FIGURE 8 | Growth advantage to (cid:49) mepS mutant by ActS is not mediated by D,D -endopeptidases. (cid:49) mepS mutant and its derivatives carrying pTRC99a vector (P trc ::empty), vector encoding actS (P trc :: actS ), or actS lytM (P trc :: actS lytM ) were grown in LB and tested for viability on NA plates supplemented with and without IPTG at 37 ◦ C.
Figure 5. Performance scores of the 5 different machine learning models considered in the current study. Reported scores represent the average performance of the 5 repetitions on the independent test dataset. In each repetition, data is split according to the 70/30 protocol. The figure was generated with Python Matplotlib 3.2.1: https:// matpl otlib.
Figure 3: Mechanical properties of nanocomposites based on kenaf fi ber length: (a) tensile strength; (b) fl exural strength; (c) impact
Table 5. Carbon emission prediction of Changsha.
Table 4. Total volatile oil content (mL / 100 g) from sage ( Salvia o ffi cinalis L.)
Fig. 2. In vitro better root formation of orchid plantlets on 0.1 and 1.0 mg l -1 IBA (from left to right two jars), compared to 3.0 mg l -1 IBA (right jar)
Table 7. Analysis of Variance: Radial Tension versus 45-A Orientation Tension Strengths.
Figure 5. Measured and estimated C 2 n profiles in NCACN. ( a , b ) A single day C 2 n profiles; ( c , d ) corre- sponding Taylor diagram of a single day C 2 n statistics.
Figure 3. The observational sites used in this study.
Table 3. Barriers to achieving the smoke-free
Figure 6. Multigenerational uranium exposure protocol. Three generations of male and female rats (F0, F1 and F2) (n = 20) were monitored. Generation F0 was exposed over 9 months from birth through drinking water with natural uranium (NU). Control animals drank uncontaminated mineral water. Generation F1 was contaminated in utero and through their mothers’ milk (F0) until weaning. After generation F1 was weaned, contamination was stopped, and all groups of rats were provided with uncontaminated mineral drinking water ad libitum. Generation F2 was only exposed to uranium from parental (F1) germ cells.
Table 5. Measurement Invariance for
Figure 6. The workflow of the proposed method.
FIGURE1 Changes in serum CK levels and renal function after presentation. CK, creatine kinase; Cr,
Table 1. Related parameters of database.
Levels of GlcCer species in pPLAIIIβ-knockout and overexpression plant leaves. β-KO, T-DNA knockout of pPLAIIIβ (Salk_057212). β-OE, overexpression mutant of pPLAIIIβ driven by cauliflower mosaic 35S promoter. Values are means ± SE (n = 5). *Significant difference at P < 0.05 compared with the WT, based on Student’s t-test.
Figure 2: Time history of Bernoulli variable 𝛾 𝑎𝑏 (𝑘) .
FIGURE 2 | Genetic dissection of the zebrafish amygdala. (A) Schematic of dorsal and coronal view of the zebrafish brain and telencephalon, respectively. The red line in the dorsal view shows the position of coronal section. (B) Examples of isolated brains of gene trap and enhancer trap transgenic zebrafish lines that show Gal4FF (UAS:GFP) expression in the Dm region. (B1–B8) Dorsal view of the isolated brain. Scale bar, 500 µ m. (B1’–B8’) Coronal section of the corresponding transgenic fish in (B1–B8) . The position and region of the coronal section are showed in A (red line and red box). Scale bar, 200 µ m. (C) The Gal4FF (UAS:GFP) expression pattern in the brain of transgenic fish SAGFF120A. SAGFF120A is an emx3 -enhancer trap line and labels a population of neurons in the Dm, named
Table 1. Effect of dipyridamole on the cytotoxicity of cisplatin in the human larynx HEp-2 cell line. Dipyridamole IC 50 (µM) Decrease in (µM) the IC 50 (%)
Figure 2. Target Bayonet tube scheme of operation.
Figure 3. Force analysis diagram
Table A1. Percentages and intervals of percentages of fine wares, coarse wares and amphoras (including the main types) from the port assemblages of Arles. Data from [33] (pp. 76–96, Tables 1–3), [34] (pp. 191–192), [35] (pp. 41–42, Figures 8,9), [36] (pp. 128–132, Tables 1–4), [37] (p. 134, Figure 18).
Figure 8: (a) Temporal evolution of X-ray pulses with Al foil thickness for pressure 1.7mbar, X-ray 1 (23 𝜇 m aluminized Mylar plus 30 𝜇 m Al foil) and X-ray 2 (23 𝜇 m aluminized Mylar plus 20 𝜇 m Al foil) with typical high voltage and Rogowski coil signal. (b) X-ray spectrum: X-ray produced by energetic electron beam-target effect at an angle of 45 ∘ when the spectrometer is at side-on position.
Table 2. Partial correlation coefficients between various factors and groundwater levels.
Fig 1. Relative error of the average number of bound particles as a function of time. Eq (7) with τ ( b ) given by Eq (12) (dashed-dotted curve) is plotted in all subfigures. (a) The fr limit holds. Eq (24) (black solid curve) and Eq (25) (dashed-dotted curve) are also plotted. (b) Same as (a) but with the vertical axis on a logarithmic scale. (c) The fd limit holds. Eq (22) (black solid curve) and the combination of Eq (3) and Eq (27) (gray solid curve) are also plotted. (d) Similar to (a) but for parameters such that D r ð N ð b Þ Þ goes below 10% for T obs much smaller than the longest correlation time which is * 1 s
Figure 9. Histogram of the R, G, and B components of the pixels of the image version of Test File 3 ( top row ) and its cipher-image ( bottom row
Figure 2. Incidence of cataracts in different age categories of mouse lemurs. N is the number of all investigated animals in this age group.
· · ·
§ **Directions**
In the records above, how many lines include the string "were"? Answer with only the number.

§ **Problem solution**
2